The following article, http://phys.org/news/2012-07-photo-shadow-atom.html , states it is the first to take a picture of the shadow of an atom. What do you think the picture tells us? Looks like a galaxy or tornado to me.
The following article, http://phys.org/news/2012-07-photo-shadow-atom.html , states it is the first to take a picture of the shadow of an atom. What do you think the picture tells us? Looks like a galaxy or tornado to me.
It looks like an HB's "photoshop" analysis of some anomoly on the sun.
What I don't understand is how this shadow is captured. They say it's the shadow cast on a detector. Isn't the detector made of atoms? How can the shadow be any bigger than one atom of the detector?
Read the abstract, you wouldn't know they were talking about the same thing.
http://www.nature.com/ncomms/journal...comms1944.html
(Some of the pictures give you a vague idea how the setup works)

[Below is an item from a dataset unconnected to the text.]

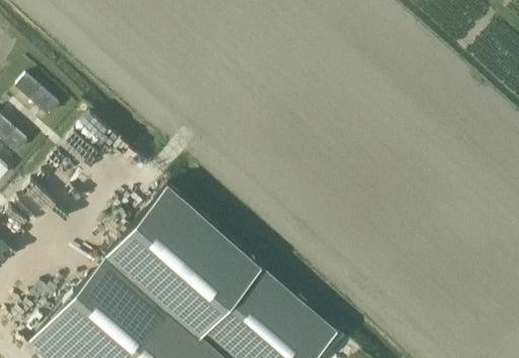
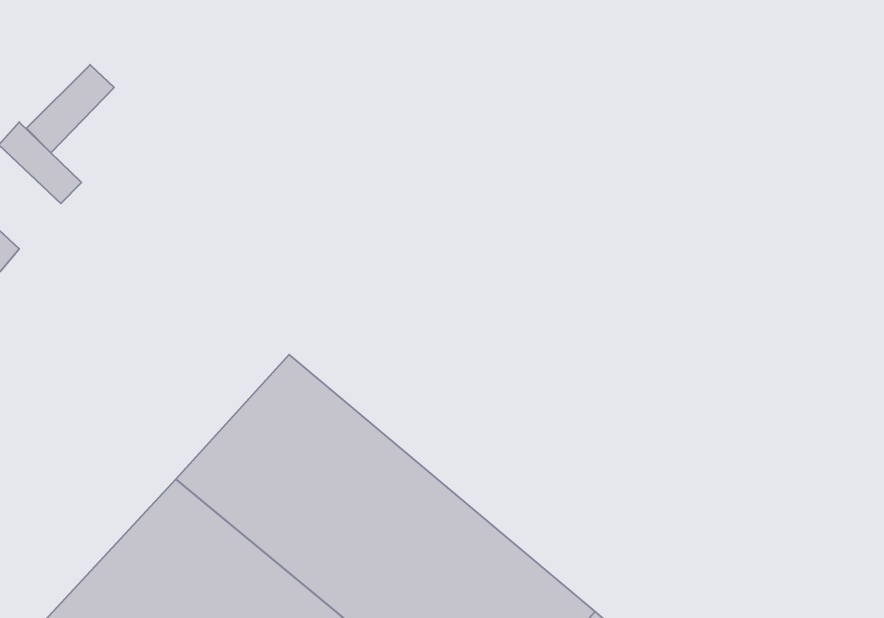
building: none -> [27,65,114,153]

Light is also a wave.Originally Posted by NEOWatcher
Et tu BAUT? Quantum mutatus ab illo.
Maybe the shadow isn't real and the researchers did a sloppy job. Who am I to judge that? I'm just saying, first impression of the picture, what do you see?
For that answer to be useful, you would have to say why a wave makes a difference. Otherwise, it's possible for me to interpret that as an insult that I don't know anything about light being a wave. But; I know you have a point, and just didn't explain it.
Thanks to Strange, I have a better understanding.